Leningrad: Vremia, 1925. Item #1217
 pp. 26x21 cm. One of 8000 copies printed. Original illustrated wrappers. Few small tears to the spine, few millimeters cut from the top of the block. Coupe of small stains on p. . Otherwise very good.
Legendary rarity. No paper copies located in Worldcat.
In Mandelstam’s lifetime bibliography children’s books occupy substantial space: of 9 lifetime poetry books that Osip Emilievich was able to produce, before he was banned by Soviet censorship indefinitely, four are the books of poetry for children.
All four of them are printed in 1925 (‘Primus’ is the one with the smallest print run of all) - the time when Mandelstams moved to Leningrad in the new flat. At the time in both Moscow and Leningrad the chromolithographic children’s book publishing started to gain its momentum: the best artist from right and left spectrums of the art field were trying their methods designing books for children. With the constructivist artists being very active in this particular field, claiming that the Soviet book for newborn citizens of the USSR should be as applied as possible, the whole field of book publishing for the children became also an artistic battleground, where different ideas clashed.
Mstislav Dobuzhinskiy (1875-1957), the prominent member of Mir Iskusstva group, represents less radical camp on this battlefield and he has managed to create the extremely popular images for one of the most iconic children’s books of the 1920s - as it concentrates on the object of primus (oil stove), that became the required attribute in the usual Soviet household. Mikhail Bulgakov has famously lifted the concept of primus to another level in ‘Master and Margarita’, making it almost into one of the characters of the narrative.
Later in the 1930s accused of being an attribute of the ‘everyday slavery’ [bytovoe rabstvo], primus didn’t have that connotation in the 1920s and were basking in the mushed deserved glory being the symbol of the home comfort for thousands of habitants of Soviet cities and towns.

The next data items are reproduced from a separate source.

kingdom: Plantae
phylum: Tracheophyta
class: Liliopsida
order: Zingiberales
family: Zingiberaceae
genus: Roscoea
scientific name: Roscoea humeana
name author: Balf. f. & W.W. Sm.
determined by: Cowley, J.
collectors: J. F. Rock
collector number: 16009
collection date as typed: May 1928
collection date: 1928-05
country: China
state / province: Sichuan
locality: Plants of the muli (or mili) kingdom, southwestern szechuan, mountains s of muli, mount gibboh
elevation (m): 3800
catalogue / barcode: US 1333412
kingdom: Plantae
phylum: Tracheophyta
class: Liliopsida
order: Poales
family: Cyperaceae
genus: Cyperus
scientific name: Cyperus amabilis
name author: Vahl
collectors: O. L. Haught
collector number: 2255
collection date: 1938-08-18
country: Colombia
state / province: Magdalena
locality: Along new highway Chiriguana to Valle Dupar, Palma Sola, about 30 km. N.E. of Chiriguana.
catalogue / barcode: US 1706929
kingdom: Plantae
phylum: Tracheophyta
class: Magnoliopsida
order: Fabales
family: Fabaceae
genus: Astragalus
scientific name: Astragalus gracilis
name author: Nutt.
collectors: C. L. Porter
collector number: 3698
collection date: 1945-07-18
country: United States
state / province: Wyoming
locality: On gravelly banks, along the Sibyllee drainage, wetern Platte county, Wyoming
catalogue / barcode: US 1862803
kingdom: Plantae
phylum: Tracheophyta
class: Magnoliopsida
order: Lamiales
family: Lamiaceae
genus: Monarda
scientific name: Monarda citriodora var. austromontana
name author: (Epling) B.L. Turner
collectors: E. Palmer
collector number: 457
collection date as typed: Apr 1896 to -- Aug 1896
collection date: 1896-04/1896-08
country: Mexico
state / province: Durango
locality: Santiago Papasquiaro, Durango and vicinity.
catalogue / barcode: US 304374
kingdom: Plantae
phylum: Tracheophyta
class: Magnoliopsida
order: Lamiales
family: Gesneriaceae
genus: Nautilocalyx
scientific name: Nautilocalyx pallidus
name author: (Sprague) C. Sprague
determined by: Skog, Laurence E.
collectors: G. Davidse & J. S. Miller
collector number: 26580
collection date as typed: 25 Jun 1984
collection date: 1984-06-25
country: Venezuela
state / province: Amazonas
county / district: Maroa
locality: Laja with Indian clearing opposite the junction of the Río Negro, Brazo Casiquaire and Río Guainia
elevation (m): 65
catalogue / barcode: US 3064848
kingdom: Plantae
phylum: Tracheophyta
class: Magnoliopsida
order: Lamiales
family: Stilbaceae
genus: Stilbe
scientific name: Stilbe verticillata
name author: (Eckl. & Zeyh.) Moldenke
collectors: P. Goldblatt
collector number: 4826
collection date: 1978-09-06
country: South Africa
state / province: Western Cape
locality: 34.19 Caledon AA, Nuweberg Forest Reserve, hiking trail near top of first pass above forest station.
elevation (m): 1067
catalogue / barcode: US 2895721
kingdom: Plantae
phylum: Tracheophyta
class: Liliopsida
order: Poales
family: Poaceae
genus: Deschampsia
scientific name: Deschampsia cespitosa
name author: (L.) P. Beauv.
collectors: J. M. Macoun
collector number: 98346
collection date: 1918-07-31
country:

Dobuzhinskiy put his artist’s monogram on the cover of the book on the base of the primus, almost as a reminder to us, that not only the leftist artists left the mark in the creation of Soviet children’s books of 1920s. Dobuzhinskiy immigrated to Europe the same year and has spent his whole life in Riga, Paris and later New York where he died in 1957.
The co-author of this book - Osip Mandelstam (1891-1938), stayed in the USSR and faced a different fate: after the anti-Stalin poem written in 1933 he was arrested, exiled and then sent to the Far East, where he died in the transit prison in 1938.
No paper copies located in Worldcat.